The problem
Set down exactly the lines in the records below that run from the line with "ring mcp: (37, 266)" to the line with "middle mcp: (1031, 754)", inclusive, and nothing more.

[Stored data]
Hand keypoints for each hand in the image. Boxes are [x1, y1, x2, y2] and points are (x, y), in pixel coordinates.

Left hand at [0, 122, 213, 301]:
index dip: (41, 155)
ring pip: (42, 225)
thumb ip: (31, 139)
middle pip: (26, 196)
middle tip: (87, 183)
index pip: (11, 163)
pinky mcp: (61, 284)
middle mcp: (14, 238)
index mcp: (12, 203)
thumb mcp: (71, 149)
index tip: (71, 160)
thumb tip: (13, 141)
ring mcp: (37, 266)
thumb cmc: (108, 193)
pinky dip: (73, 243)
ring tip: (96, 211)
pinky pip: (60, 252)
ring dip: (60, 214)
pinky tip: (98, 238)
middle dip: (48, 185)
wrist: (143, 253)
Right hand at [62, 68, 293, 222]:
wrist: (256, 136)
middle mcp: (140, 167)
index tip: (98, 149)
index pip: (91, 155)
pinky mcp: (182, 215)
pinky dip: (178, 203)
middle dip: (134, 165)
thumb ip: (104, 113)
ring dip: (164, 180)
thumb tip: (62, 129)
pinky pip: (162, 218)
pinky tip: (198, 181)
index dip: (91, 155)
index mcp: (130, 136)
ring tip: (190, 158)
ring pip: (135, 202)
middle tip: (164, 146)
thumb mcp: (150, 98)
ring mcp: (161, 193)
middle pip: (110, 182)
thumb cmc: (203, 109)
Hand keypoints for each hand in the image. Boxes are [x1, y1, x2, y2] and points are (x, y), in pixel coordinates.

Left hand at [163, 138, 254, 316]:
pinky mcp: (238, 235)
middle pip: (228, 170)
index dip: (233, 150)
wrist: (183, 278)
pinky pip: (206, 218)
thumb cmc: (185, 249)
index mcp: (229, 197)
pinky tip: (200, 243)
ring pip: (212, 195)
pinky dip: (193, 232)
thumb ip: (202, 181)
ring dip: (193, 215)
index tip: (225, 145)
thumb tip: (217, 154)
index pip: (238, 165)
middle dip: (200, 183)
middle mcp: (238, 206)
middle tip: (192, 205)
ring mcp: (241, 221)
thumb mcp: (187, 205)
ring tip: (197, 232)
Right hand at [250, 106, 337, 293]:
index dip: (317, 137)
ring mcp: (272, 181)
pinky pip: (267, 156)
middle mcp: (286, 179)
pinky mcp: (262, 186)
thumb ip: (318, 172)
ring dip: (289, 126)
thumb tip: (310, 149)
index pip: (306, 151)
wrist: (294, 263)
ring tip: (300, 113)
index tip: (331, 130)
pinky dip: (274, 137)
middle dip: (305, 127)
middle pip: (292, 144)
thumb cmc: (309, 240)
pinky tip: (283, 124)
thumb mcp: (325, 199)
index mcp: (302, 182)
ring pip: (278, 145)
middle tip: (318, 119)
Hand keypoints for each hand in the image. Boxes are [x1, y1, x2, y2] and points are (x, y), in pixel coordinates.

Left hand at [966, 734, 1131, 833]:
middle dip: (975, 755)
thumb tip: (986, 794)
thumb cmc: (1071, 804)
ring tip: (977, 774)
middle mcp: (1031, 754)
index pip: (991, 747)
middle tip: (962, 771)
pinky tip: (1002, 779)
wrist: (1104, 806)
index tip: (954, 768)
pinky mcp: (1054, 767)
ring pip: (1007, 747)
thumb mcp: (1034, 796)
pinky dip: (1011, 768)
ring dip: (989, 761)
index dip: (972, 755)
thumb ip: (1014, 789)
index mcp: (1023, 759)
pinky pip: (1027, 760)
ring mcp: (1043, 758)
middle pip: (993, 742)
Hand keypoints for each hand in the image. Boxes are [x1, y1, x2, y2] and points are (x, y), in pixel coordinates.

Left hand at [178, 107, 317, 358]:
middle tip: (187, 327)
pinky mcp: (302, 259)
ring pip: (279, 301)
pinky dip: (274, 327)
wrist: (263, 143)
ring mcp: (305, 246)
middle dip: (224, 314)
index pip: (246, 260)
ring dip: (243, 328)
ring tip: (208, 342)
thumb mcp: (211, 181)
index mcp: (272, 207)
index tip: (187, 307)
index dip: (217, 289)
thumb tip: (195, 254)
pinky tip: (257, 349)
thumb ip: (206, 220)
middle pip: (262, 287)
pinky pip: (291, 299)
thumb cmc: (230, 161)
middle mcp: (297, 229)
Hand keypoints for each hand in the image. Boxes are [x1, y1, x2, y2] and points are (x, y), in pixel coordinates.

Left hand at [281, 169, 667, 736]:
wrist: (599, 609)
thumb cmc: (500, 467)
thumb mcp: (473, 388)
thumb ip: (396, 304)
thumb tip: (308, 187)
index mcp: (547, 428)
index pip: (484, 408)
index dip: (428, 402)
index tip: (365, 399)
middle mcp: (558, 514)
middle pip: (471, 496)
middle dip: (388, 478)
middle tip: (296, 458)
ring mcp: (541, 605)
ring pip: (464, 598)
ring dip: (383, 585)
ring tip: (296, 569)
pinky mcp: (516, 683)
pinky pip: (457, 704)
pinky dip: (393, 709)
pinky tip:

Solved exercise
ring mcp: (37, 266)
thumb cmc: (108, 193)
pinky dip: (73, 243)
ring tip: (96, 211)
pinky pip: (60, 252)
ring dip: (60, 214)
pinky tip: (98, 238)
middle dip: (48, 185)
wrist: (143, 253)
Right hand at [62, 68, 293, 222]:
wrist: (256, 136)
middle mcp: (140, 167)
index tip: (98, 149)
index pip: (91, 155)
pinky mcp: (182, 215)
pinky dip: (178, 203)
middle dip: (134, 165)
thumb ip: (104, 113)
ring dip: (164, 180)
thumb tip: (62, 129)
pinky pip: (162, 218)
pinky tip: (198, 181)
index dip: (91, 155)
index mcp: (130, 136)
ring tip: (190, 158)
ring pip: (135, 202)
middle tip: (164, 146)
thumb mcp: (150, 98)
ring mcp: (161, 193)
middle pip: (110, 182)
thumb cmc: (203, 109)
Hand keypoints for each hand in the image. Boxes are [x1, y1, x2, y2] and points are (x, y), in pixel coordinates.

Left hand at [163, 138, 254, 316]:
pinky mcp: (238, 235)
middle pip: (228, 170)
index dip: (233, 150)
wrist: (183, 278)
pinky pip: (206, 218)
thumb cmc: (185, 249)
index mcp: (229, 197)
pinky tip: (200, 243)
ring pip: (212, 195)
pinky dip: (193, 232)
thumb ip: (202, 181)
ring dip: (193, 215)
index tip: (225, 145)
thumb tip: (217, 154)
index pip: (238, 165)
middle dip: (200, 183)
middle mcp: (238, 206)
middle tip: (192, 205)
ring mcp: (241, 221)
thumb mcp: (187, 205)
ring tip: (197, 232)
Right hand at [250, 106, 337, 293]:
index dip: (317, 137)
ring mcp: (272, 181)
pinky pip: (267, 156)
middle mcp: (286, 179)
pinky mcp: (262, 186)
thumb ip: (318, 172)
ring dip: (289, 126)
thumb tip: (310, 149)
index pip: (306, 151)
wrist: (294, 263)
ring tip: (300, 113)
index tip: (331, 130)
pinky dip: (274, 137)
middle dip: (305, 127)
middle pip: (292, 144)
thumb cmc: (309, 240)
pinky tip: (283, 124)
thumb mcp: (325, 199)
index mcp: (302, 182)
ring pip: (278, 145)
middle tip: (318, 119)
Hand keypoints for each hand in the image. Boxes are [x1, y1, x2, y2] and points are (x, y), in pixel coordinates.

Left hand at [966, 734, 1131, 833]:
middle dip: (975, 755)
thumb tip: (986, 794)
thumb cmc: (1071, 804)
ring tip: (977, 774)
middle mcp: (1031, 754)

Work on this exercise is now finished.